From Black Asphalt Streets To Amber Waves of Grain
A delight of travel is to be introduced to new surroundings. For four days this fall, my venue shifted from the pavements of New York City to the cornfields of South Dakota.
Canton, S.D., population 2,700, is located by the Big Sioux River in the southeastern corner of the state, a few miles from the Iowa border. Canton was founded in 1867 by Norwegian settlers. Draw a line from this spot through the earth, the residents thought, and you would reach Canton, China. Hence the name of the town. Canton is the retirement home of a friend from childhood.
New Yorkers enjoy walking. I decided to walk around Canton. I was attracted to the huge grain elevators in the center of town. They are the skyscrapers of Canton, about 10 stories high, towering above everything else. From a distance of many miles, gazing across the flat landscape, they stand out like cathedral spires or castle battlements.
The soybean harvest is in full swing, favored by warm, bright Indian summer days. The farmers work 'round the clock harvesting the crop. From fields, trucks carry the soybeans to town. At the grain elevators, the cargo is weighed and stored.
Next to the grain elevators is the Canton railroad station, now boarded up. No one has alighted from a passenger train for more than 20 years, but freight traffic is booming. Empty freight cars of the Burlington & Northern Railroad are maneuvered into place by train crews to receive soybean loads from the grain elevators.
The cargo will travel thousands of miles by rail to the West Coast, and perhaps thousands more miles across the sea to Japan.

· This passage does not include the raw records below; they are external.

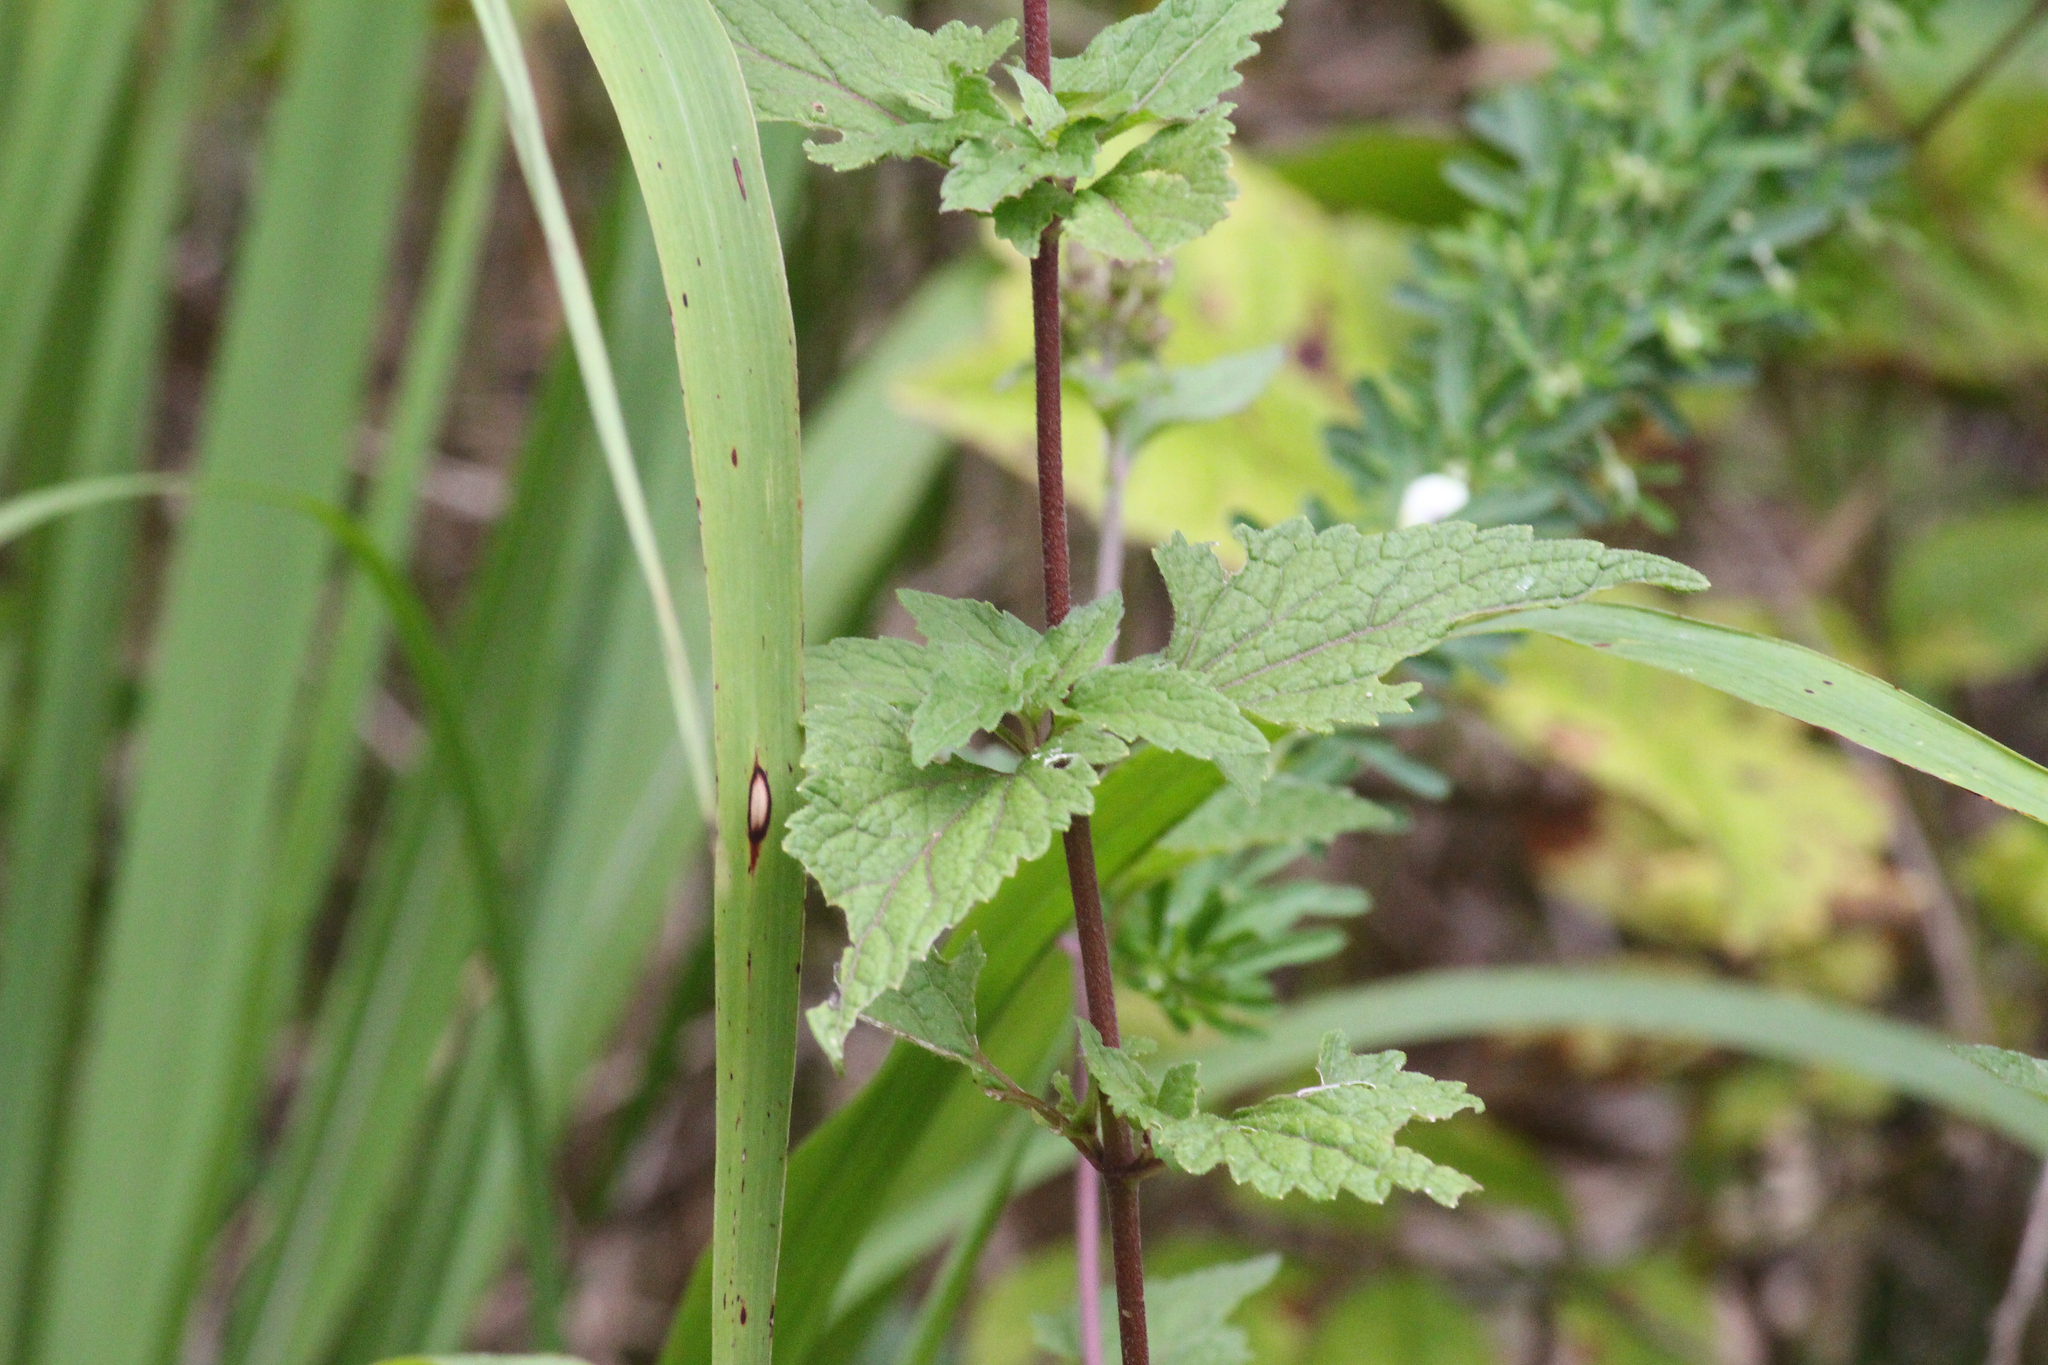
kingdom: Plantae
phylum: Tracheophyta
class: Magnoliopsida
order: Asterales
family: Asteraceae
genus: Conoclinium
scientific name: Conoclinium coelestinum
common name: Blue mistflower
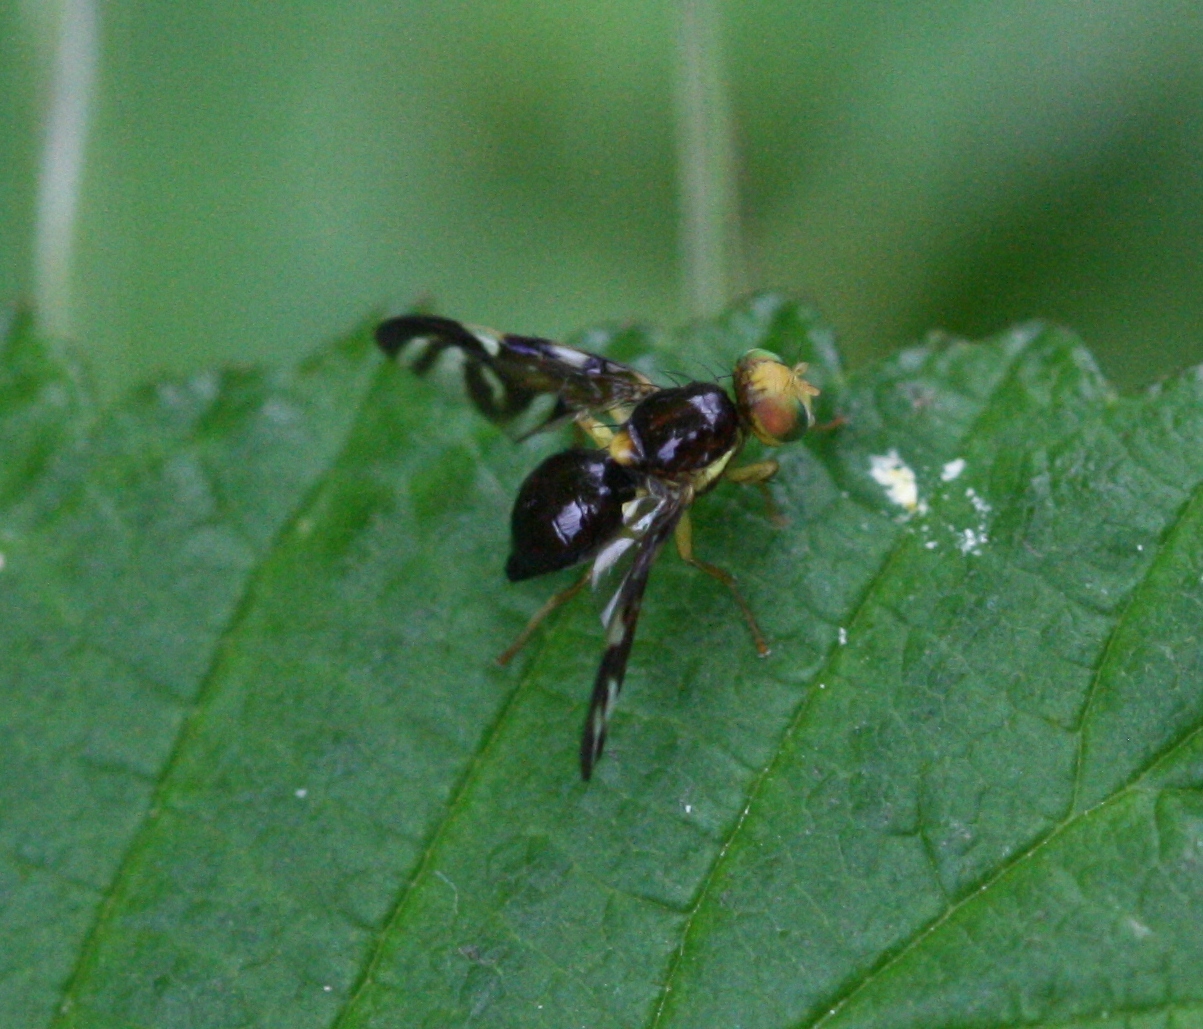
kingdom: Animalia
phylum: Arthropoda
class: Insecta
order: Diptera
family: Tephritidae
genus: Euleia
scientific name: Euleia heraclei
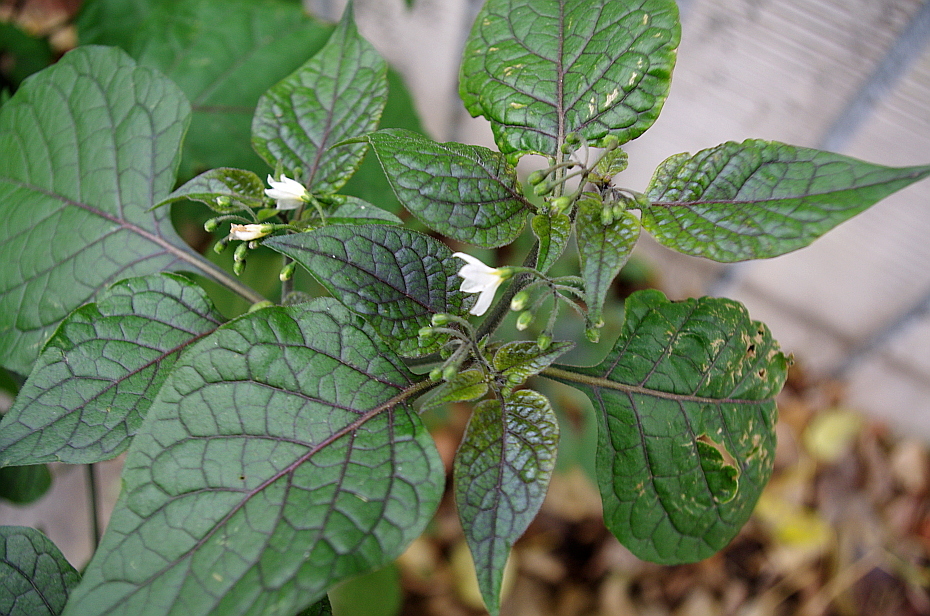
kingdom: Plantae
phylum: Tracheophyta
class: Magnoliopsida
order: Solanales
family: Solanaceae
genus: Solanum
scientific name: Solanum nigrum
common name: Black nightshade
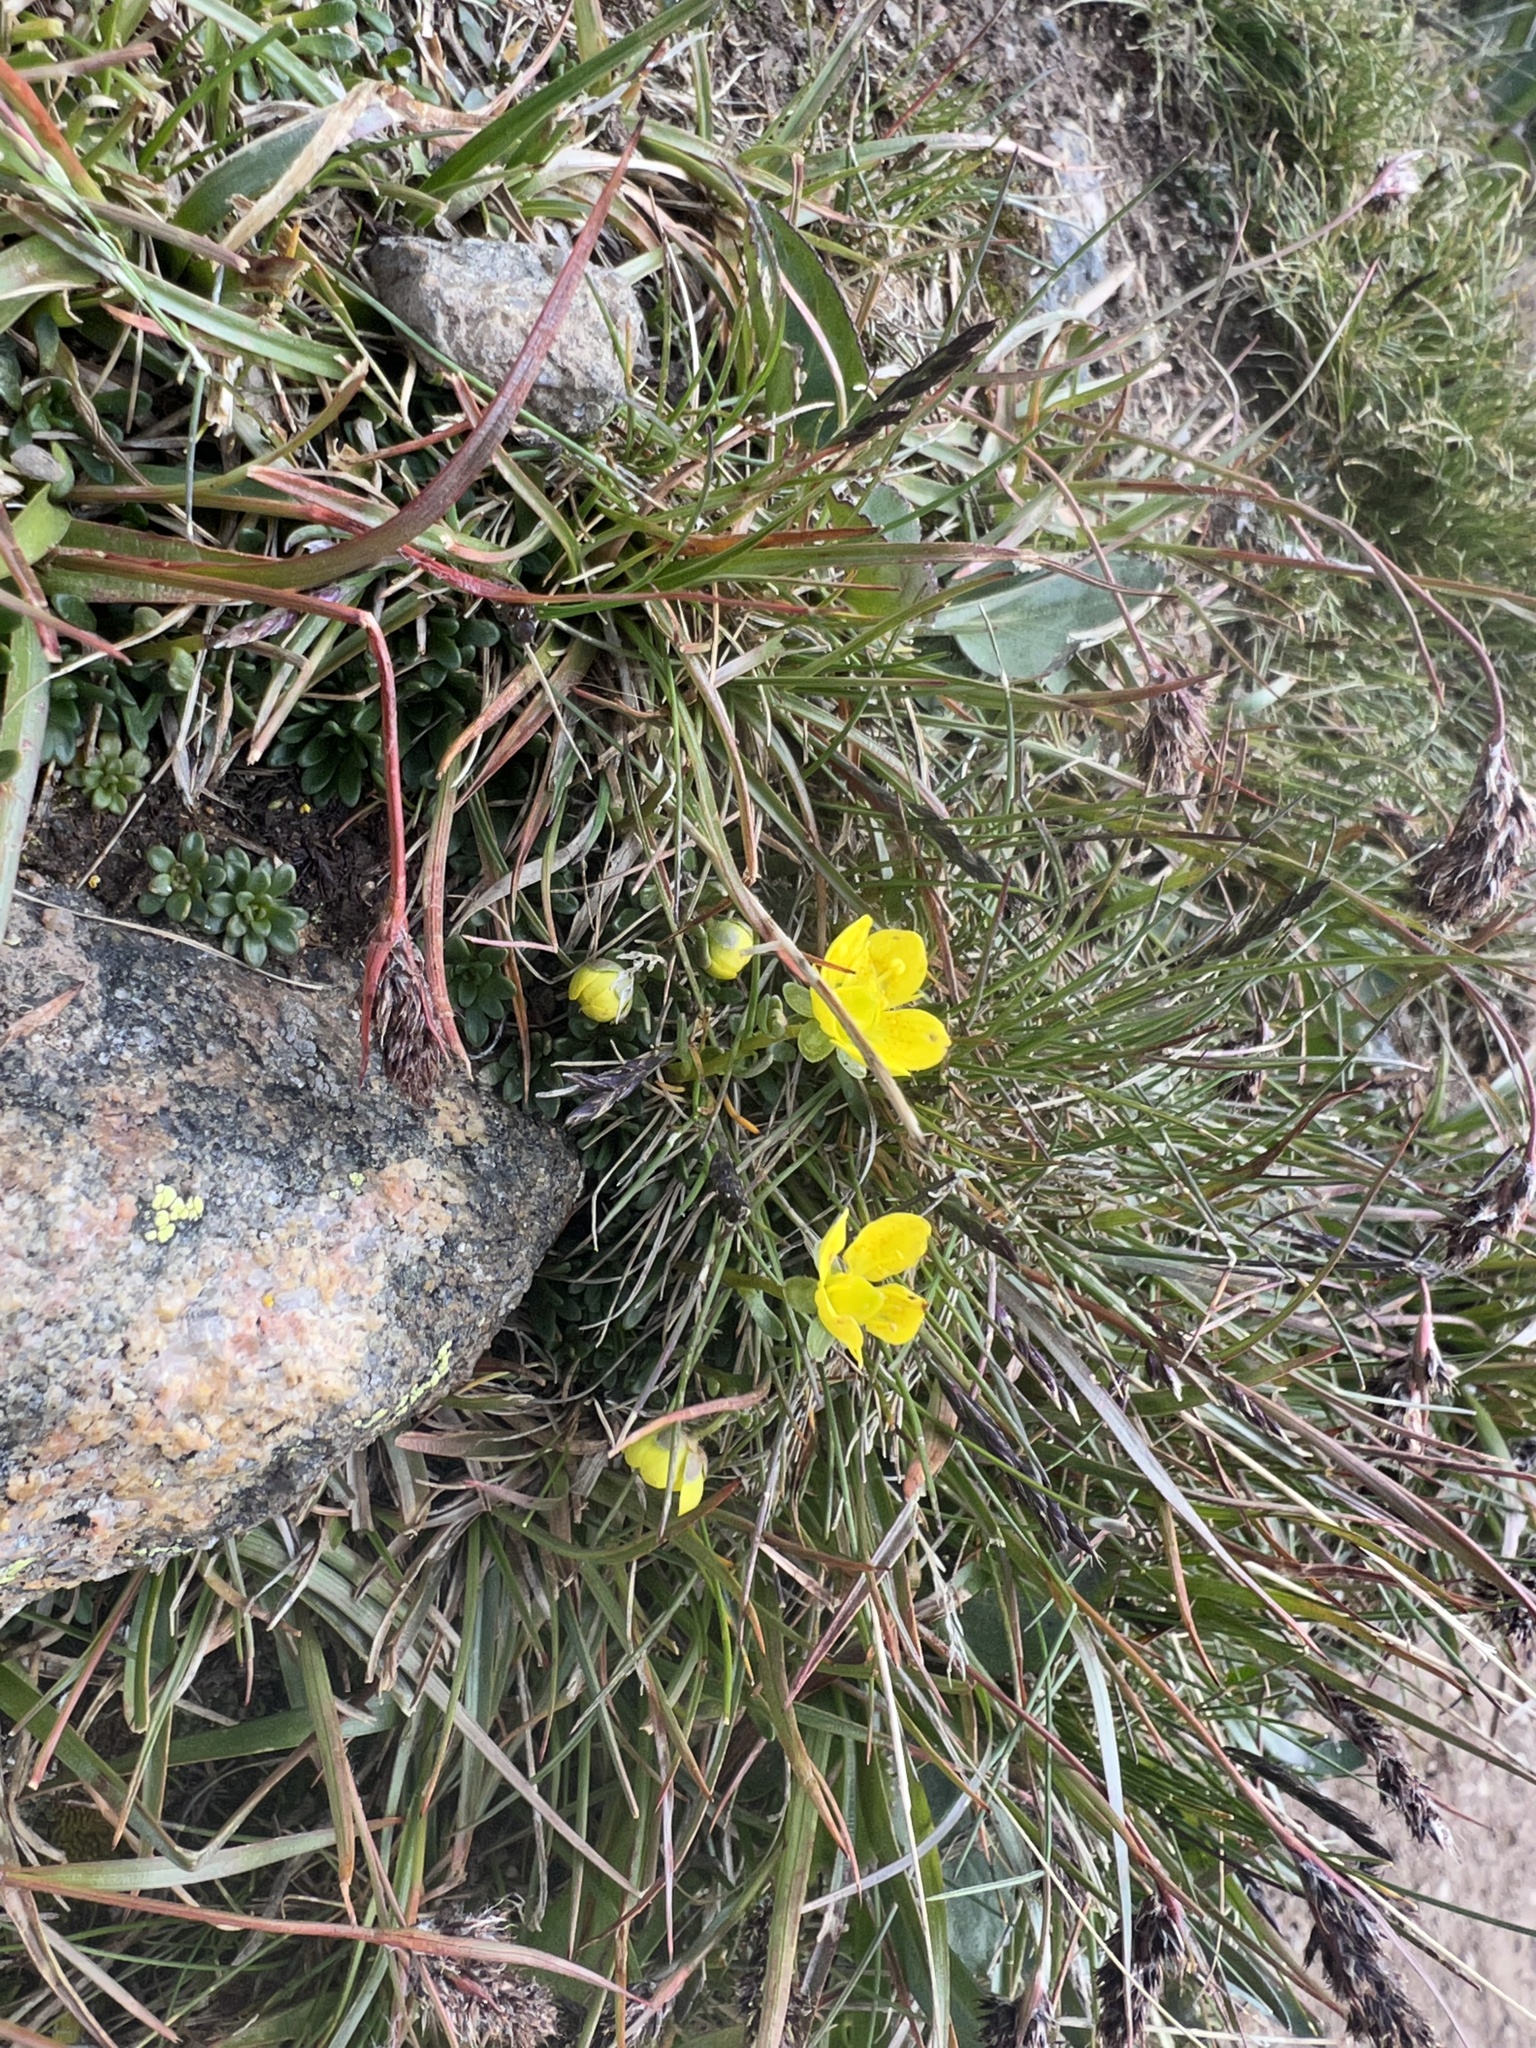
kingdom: Plantae
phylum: Tracheophyta
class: Magnoliopsida
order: Saxifragales
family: Saxifragaceae
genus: Saxifraga
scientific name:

Many streets in Canton end at a cornfield. These fields surround the town. The wonderful opening words of "America, the Beautiful" - "O beautiful for spacious skies,/ For amber waves of grain" - for the first time have a real meaning for me.
The corn will soon be harvested. Standing in the fields, I listen with pleasure to the rustling dry leaves in the wind. Thousands of miles from the sea, the sound reminds me of ocean surf.
Having lived my life in one place, a 32-block area of New York City, I have a strong sense of place. I am drawn to others who have felt the same way about where they lived. To Whitman and Emerson and Thoreau.
My ties are to the bridges, buildings, and bustling streets of New York. But if I had been born and raised and lived in Canton, my ties would be to the waxing fields of grain, the quilt-like pattern of farmlands seen for many miles in any direction, the massive grain elevators, the whistle of train locomotives, the passing of slow-moving freight cars filled to the brim with grain from the rich dark earth, the endless horizons.